Tetap saja ucapan lelaki itu tidak diterima oleh kelima lelaki itu. Mereka masih kekeuh dengan informasi yang mereka terima.

“Oke, saya mau negoisasi,” kata Emelio. “Perempuan di depan saya ini katanya masih perawan. Mari kita periksa di rumah sakit, jika memang terbukti masih perawan. Artinya kita nggak brebohong. Kita hanya dijebak. Pak.”

“Ribet,” sanggah salah satu dari mereka.

“Saya harus gimana?” tanya Emilio frustasi. Perempuan di depannya tidak menolong sama sekali. Luisa hanya menangis, dan membuat Emilio benar-benar geram.

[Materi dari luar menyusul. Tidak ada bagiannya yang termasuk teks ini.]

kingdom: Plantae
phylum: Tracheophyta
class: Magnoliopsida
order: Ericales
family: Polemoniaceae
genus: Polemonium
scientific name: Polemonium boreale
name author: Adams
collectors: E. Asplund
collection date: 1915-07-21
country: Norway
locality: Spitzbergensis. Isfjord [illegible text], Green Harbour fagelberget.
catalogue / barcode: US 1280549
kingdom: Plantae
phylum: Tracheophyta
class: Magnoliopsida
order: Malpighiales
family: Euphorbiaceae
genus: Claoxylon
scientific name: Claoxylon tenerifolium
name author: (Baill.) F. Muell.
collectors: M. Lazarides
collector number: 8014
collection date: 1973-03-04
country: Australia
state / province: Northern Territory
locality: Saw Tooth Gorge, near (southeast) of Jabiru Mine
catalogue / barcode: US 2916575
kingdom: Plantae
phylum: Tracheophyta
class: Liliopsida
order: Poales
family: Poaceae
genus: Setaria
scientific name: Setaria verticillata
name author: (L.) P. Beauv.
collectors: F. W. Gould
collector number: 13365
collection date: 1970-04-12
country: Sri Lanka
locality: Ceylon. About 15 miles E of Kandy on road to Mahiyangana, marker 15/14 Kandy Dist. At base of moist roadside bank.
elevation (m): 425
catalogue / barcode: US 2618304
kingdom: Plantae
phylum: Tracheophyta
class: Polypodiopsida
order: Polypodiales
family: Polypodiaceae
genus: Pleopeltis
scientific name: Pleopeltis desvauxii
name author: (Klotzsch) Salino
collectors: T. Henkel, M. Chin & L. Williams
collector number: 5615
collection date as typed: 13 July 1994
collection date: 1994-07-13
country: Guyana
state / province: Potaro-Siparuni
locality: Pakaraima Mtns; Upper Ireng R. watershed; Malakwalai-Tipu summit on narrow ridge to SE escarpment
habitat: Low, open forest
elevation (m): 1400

“Nikah atau kalian akan kami arak keliling kota ini!”

“Dam shit!” maki Emilio.

Mendengar kalimat itu. Luisa yang tadinya hanya terisak. Menangis kencang, meraung-raung. Kepala perempua itu menggeleng-geleng. Dia tidak mau orang tuanya tahu, pacarnya tahu, teman-teman kantornya. Semua orang tiba-tiba muncul dalam benak, mengolok-ngolok dirinya. Luisa tidak siap.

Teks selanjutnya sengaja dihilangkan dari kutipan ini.